On Wed, Mar 13, 2013 at 10:48 AM, John Rigdon <[email protected]>wrote:

> A topic that was broached on the Discuss list this morning may be an
> important starting point and one that can impact and benefit bibliographic
> databases everywhere.
>

I think the content of the discussions is orthogonal to the forum that
they're conducted in, which was the subject of Karen's message.

The vast majority of bibliographic databases are maintained by libraries.
 They have vast, nay endless, sets of rules, adaptations, exceptions, code
lists, "controlled" vocabularies, "authorities" and as much standardization
as you could ever want (at least for a card catalog).

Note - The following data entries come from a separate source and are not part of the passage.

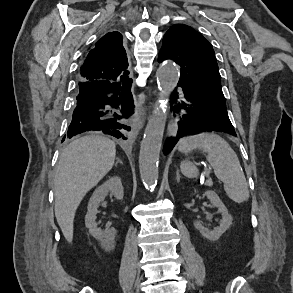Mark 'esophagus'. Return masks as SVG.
<instances>
[{
    "instance_id": "esophagus-1",
    "label": "esophagus",
    "mask_w": 293,
    "mask_h": 293,
    "mask_svg": "<svg viewBox=\"0 0 293 293\" xmlns=\"http://www.w3.org/2000/svg\"><path fill=\"white\" fill-rule=\"evenodd\" d=\"M136 121H137V127L138 129H141L143 127V124L145 122V110H139L136 114Z\"/></svg>"
}]
</instances>
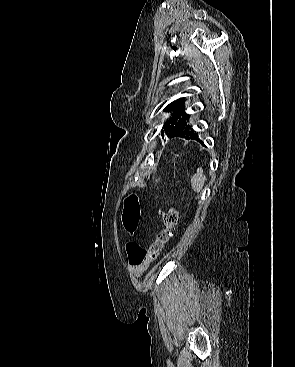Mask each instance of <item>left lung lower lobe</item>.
Masks as SVG:
<instances>
[{
    "label": "left lung lower lobe",
    "mask_w": 295,
    "mask_h": 367,
    "mask_svg": "<svg viewBox=\"0 0 295 367\" xmlns=\"http://www.w3.org/2000/svg\"><path fill=\"white\" fill-rule=\"evenodd\" d=\"M187 119H188V115L184 119V121L176 128V130L173 132L170 138L181 137L187 140L195 139L201 142V140L198 139V133L192 128V126L186 123Z\"/></svg>",
    "instance_id": "1"
}]
</instances>
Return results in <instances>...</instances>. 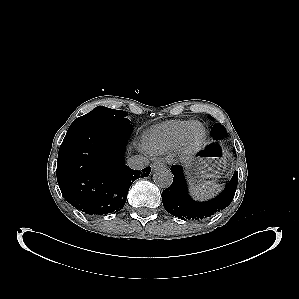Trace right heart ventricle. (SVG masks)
<instances>
[{
  "mask_svg": "<svg viewBox=\"0 0 299 299\" xmlns=\"http://www.w3.org/2000/svg\"><path fill=\"white\" fill-rule=\"evenodd\" d=\"M191 121H169L156 125L145 136V147L153 154H162L178 146Z\"/></svg>",
  "mask_w": 299,
  "mask_h": 299,
  "instance_id": "1",
  "label": "right heart ventricle"
}]
</instances>
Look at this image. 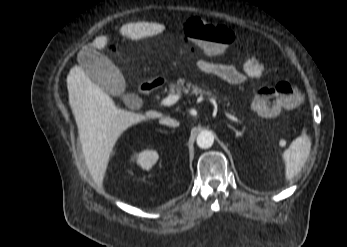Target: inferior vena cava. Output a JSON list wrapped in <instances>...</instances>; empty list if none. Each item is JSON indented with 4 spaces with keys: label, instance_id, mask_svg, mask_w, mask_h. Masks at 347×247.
Masks as SVG:
<instances>
[{
    "label": "inferior vena cava",
    "instance_id": "602c4592",
    "mask_svg": "<svg viewBox=\"0 0 347 247\" xmlns=\"http://www.w3.org/2000/svg\"><path fill=\"white\" fill-rule=\"evenodd\" d=\"M159 122L164 125H168L171 127H178L179 126V121L172 119L170 117H161Z\"/></svg>",
    "mask_w": 347,
    "mask_h": 247
}]
</instances>
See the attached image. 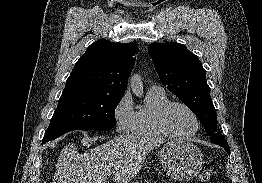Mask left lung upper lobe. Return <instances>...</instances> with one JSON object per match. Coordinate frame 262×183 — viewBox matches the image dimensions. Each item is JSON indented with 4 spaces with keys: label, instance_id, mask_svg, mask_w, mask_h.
I'll use <instances>...</instances> for the list:
<instances>
[{
    "label": "left lung upper lobe",
    "instance_id": "left-lung-upper-lobe-1",
    "mask_svg": "<svg viewBox=\"0 0 262 183\" xmlns=\"http://www.w3.org/2000/svg\"><path fill=\"white\" fill-rule=\"evenodd\" d=\"M148 52L161 82L201 120L210 141L227 143L217 132V116L206 82V71L198 57L185 45L175 42L153 43Z\"/></svg>",
    "mask_w": 262,
    "mask_h": 183
}]
</instances>
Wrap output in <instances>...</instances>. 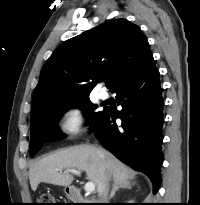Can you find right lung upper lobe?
<instances>
[{
  "label": "right lung upper lobe",
  "mask_w": 200,
  "mask_h": 205,
  "mask_svg": "<svg viewBox=\"0 0 200 205\" xmlns=\"http://www.w3.org/2000/svg\"><path fill=\"white\" fill-rule=\"evenodd\" d=\"M152 59L146 36L126 19L109 20L68 39L41 70L30 120L49 102L89 96L104 76L112 92Z\"/></svg>",
  "instance_id": "right-lung-upper-lobe-1"
}]
</instances>
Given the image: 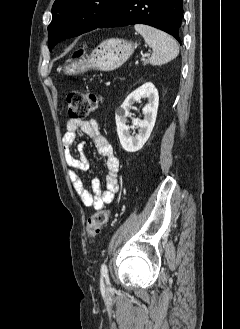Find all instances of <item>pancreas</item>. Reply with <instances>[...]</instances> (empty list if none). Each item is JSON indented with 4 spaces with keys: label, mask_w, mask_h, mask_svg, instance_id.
Masks as SVG:
<instances>
[{
    "label": "pancreas",
    "mask_w": 240,
    "mask_h": 329,
    "mask_svg": "<svg viewBox=\"0 0 240 329\" xmlns=\"http://www.w3.org/2000/svg\"><path fill=\"white\" fill-rule=\"evenodd\" d=\"M148 63V61H145V64H147Z\"/></svg>",
    "instance_id": "obj_1"
}]
</instances>
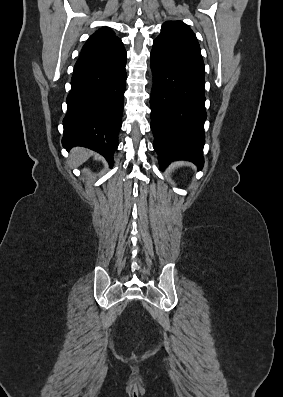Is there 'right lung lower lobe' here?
<instances>
[{"label": "right lung lower lobe", "mask_w": 283, "mask_h": 397, "mask_svg": "<svg viewBox=\"0 0 283 397\" xmlns=\"http://www.w3.org/2000/svg\"><path fill=\"white\" fill-rule=\"evenodd\" d=\"M125 66L126 57L111 64L74 71L63 120L65 149L83 146L97 151L113 165L123 113Z\"/></svg>", "instance_id": "98d812e1"}]
</instances>
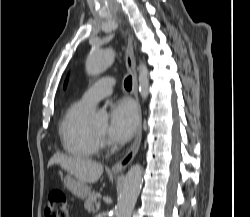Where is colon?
<instances>
[{"label":"colon","instance_id":"obj_1","mask_svg":"<svg viewBox=\"0 0 250 217\" xmlns=\"http://www.w3.org/2000/svg\"><path fill=\"white\" fill-rule=\"evenodd\" d=\"M45 217H69V204L62 190H52L44 206Z\"/></svg>","mask_w":250,"mask_h":217}]
</instances>
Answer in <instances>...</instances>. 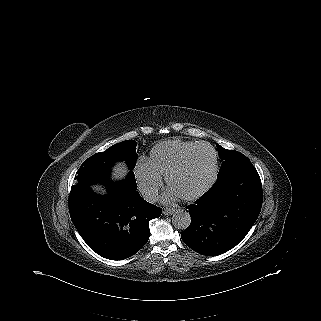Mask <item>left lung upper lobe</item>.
Listing matches in <instances>:
<instances>
[{"label":"left lung upper lobe","instance_id":"obj_1","mask_svg":"<svg viewBox=\"0 0 321 321\" xmlns=\"http://www.w3.org/2000/svg\"><path fill=\"white\" fill-rule=\"evenodd\" d=\"M217 148H218V155L220 159L223 161L221 168L219 170L218 176H220L223 172L227 171L232 167L251 163L250 160L245 155H243L238 151L224 149L222 146L218 144H217Z\"/></svg>","mask_w":321,"mask_h":321}]
</instances>
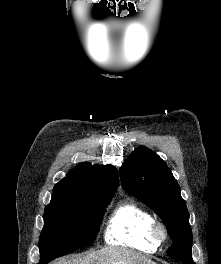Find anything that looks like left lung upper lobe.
<instances>
[{"instance_id":"obj_1","label":"left lung upper lobe","mask_w":221,"mask_h":264,"mask_svg":"<svg viewBox=\"0 0 221 264\" xmlns=\"http://www.w3.org/2000/svg\"><path fill=\"white\" fill-rule=\"evenodd\" d=\"M119 173L123 189L148 205L166 225L173 242L167 254L180 261L192 259L189 213L166 163L142 146L132 152Z\"/></svg>"}]
</instances>
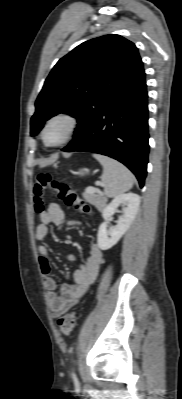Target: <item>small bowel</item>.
Masks as SVG:
<instances>
[{
    "label": "small bowel",
    "mask_w": 182,
    "mask_h": 399,
    "mask_svg": "<svg viewBox=\"0 0 182 399\" xmlns=\"http://www.w3.org/2000/svg\"><path fill=\"white\" fill-rule=\"evenodd\" d=\"M39 220L40 224L35 231L37 240H44L48 236L50 225L62 229L77 223L66 217L62 206L58 203H51L48 209L39 215ZM49 254L50 249L47 245L38 246L39 267L43 275L44 286L47 289L49 307L52 316L59 317L71 309L88 291L97 276L103 255L96 243L91 244L88 258L73 273L74 284H63L58 293L56 281L51 274L52 265ZM67 258L70 261H76L73 255H68Z\"/></svg>",
    "instance_id": "obj_1"
}]
</instances>
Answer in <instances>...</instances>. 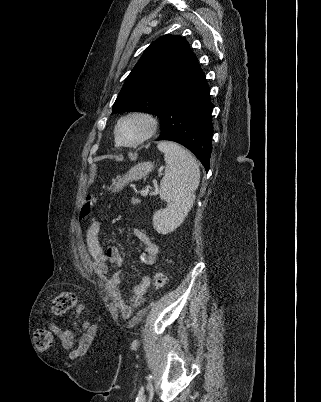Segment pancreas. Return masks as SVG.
<instances>
[{"instance_id":"cf45deb5","label":"pancreas","mask_w":321,"mask_h":402,"mask_svg":"<svg viewBox=\"0 0 321 402\" xmlns=\"http://www.w3.org/2000/svg\"><path fill=\"white\" fill-rule=\"evenodd\" d=\"M138 203H139V200H138V199L132 198V200H131V204H132V205H136V204H138Z\"/></svg>"}]
</instances>
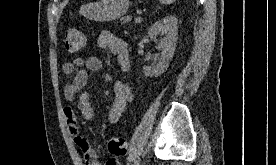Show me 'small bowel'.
Masks as SVG:
<instances>
[{"instance_id": "small-bowel-1", "label": "small bowel", "mask_w": 276, "mask_h": 165, "mask_svg": "<svg viewBox=\"0 0 276 165\" xmlns=\"http://www.w3.org/2000/svg\"><path fill=\"white\" fill-rule=\"evenodd\" d=\"M97 43L100 48L108 49L116 56L122 71L128 70L129 49L128 44L122 38L110 31H102L98 36ZM101 69V60L94 56L87 59L76 58L63 65V73L68 78V82L64 87V97L67 101H73L76 96H79L78 108L86 119H91L94 115L89 93L83 91L88 82V71L97 72ZM132 100L133 92L130 86L124 81H117L114 85V100L108 111V121L112 124L117 123L122 117L127 104ZM64 116L74 143L82 152L85 165H102L97 159L96 151L80 135L75 111L67 107L64 109ZM105 165H119V161L111 157L107 159Z\"/></svg>"}]
</instances>
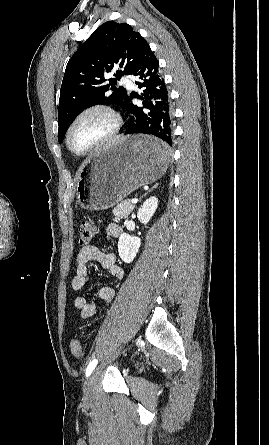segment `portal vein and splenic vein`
I'll return each mask as SVG.
<instances>
[{
	"instance_id": "portal-vein-and-splenic-vein-1",
	"label": "portal vein and splenic vein",
	"mask_w": 269,
	"mask_h": 445,
	"mask_svg": "<svg viewBox=\"0 0 269 445\" xmlns=\"http://www.w3.org/2000/svg\"><path fill=\"white\" fill-rule=\"evenodd\" d=\"M133 204L137 203V199H132L131 201Z\"/></svg>"
}]
</instances>
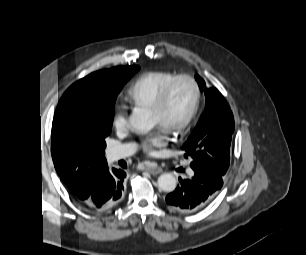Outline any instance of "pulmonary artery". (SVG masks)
Masks as SVG:
<instances>
[{
	"label": "pulmonary artery",
	"mask_w": 306,
	"mask_h": 255,
	"mask_svg": "<svg viewBox=\"0 0 306 255\" xmlns=\"http://www.w3.org/2000/svg\"><path fill=\"white\" fill-rule=\"evenodd\" d=\"M132 152L133 148L131 146L128 145L119 146L109 151V158L111 161H116L129 156L130 154H132Z\"/></svg>",
	"instance_id": "obj_1"
}]
</instances>
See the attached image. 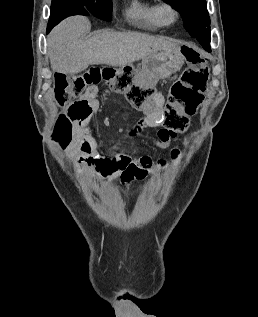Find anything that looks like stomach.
Here are the masks:
<instances>
[{"mask_svg": "<svg viewBox=\"0 0 258 317\" xmlns=\"http://www.w3.org/2000/svg\"><path fill=\"white\" fill-rule=\"evenodd\" d=\"M184 54L182 52V44H178L171 50H158L151 52L148 56L142 58V66L140 74H158V76H170L172 72H176L184 64ZM132 70H135L133 64H128Z\"/></svg>", "mask_w": 258, "mask_h": 317, "instance_id": "1", "label": "stomach"}]
</instances>
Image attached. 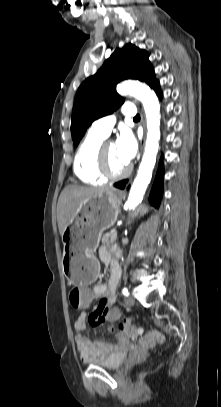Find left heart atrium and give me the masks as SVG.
<instances>
[{
  "mask_svg": "<svg viewBox=\"0 0 221 407\" xmlns=\"http://www.w3.org/2000/svg\"><path fill=\"white\" fill-rule=\"evenodd\" d=\"M115 145L120 158L128 164L134 158L137 151V143L131 132L123 130Z\"/></svg>",
  "mask_w": 221,
  "mask_h": 407,
  "instance_id": "1",
  "label": "left heart atrium"
}]
</instances>
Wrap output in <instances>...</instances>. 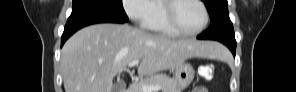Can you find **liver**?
I'll use <instances>...</instances> for the list:
<instances>
[{"instance_id":"liver-1","label":"liver","mask_w":296,"mask_h":92,"mask_svg":"<svg viewBox=\"0 0 296 92\" xmlns=\"http://www.w3.org/2000/svg\"><path fill=\"white\" fill-rule=\"evenodd\" d=\"M221 45L172 40L128 24H96L76 32L61 52L65 92H113V78L140 60L139 76L177 68L192 57L215 58Z\"/></svg>"}]
</instances>
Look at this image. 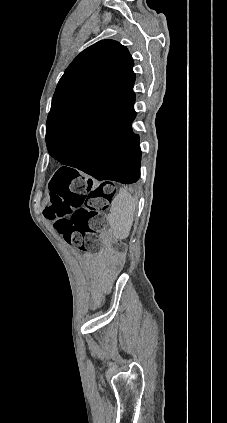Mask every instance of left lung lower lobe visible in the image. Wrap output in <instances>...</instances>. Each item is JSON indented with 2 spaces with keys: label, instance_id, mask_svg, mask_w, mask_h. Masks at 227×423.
<instances>
[{
  "label": "left lung lower lobe",
  "instance_id": "left-lung-lower-lobe-1",
  "mask_svg": "<svg viewBox=\"0 0 227 423\" xmlns=\"http://www.w3.org/2000/svg\"><path fill=\"white\" fill-rule=\"evenodd\" d=\"M135 116V112L110 113L88 124L80 133L50 143L48 151L60 163L97 180L134 183L140 177L141 162L139 136L131 128ZM62 169L73 178L79 176L75 169Z\"/></svg>",
  "mask_w": 227,
  "mask_h": 423
}]
</instances>
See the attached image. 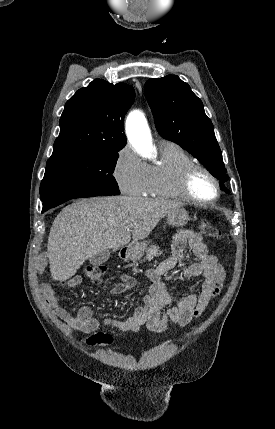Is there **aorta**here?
I'll return each mask as SVG.
<instances>
[{
  "mask_svg": "<svg viewBox=\"0 0 275 429\" xmlns=\"http://www.w3.org/2000/svg\"><path fill=\"white\" fill-rule=\"evenodd\" d=\"M128 139L134 149L144 157L154 156L152 136L144 115L135 111L127 119Z\"/></svg>",
  "mask_w": 275,
  "mask_h": 429,
  "instance_id": "1",
  "label": "aorta"
}]
</instances>
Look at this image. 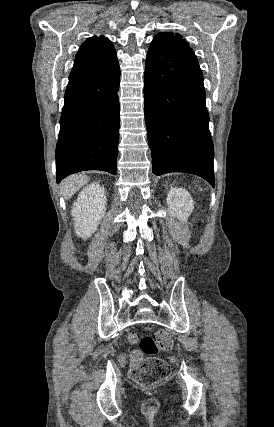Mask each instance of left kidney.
Segmentation results:
<instances>
[{"instance_id":"obj_1","label":"left kidney","mask_w":274,"mask_h":427,"mask_svg":"<svg viewBox=\"0 0 274 427\" xmlns=\"http://www.w3.org/2000/svg\"><path fill=\"white\" fill-rule=\"evenodd\" d=\"M167 206L170 214L180 221H187L194 210L193 200L184 188H171L167 194Z\"/></svg>"}]
</instances>
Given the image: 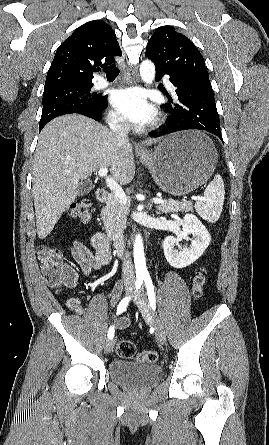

> The topic centers around normalizing data entry procedures and guidelines.
>  I don't know what has been done in the area, but a minimun seems to be an
> open source data dictionary with explanation of the terms.
>

Since the bulk of the data comes from library records, the starting point
is the data definitions that they used, which you can find here:
http://www.loc.gov/marc/bibliographic/ecbdhome.html  Of course, it's not
quite that simple since there are lots of ancillary and supporting
standards.

What OpenLibrary has done, in my view, is attempt to bridge the gap between
that existing practice and what would be useful to actual consumers, so
there are things like normal name order instead of inverted (last,first),
collecting together all editions under a single "work" record, etc.
 They've also greatly simplified things.

I agree that better standardization and documentation would be useful, but
I think it's very early days for OpenLibrary as a community, so it's not
that surprising that it could use improvement.  We should definitely put it
on the list though.

Any progress we make in normalizing these will GREATLY help future
> machine manipulation projects.


Just to point out the opposing view, there is the school that says humans
should just enter things in whatever format they want and it's up to the
machines to figure it out.  As an example, ISBN 10 vs 13, dashes vs no
dashes is trivial for a machine to deal with.  Still and all, better
standards/documentation would be useful for the areas where it matters.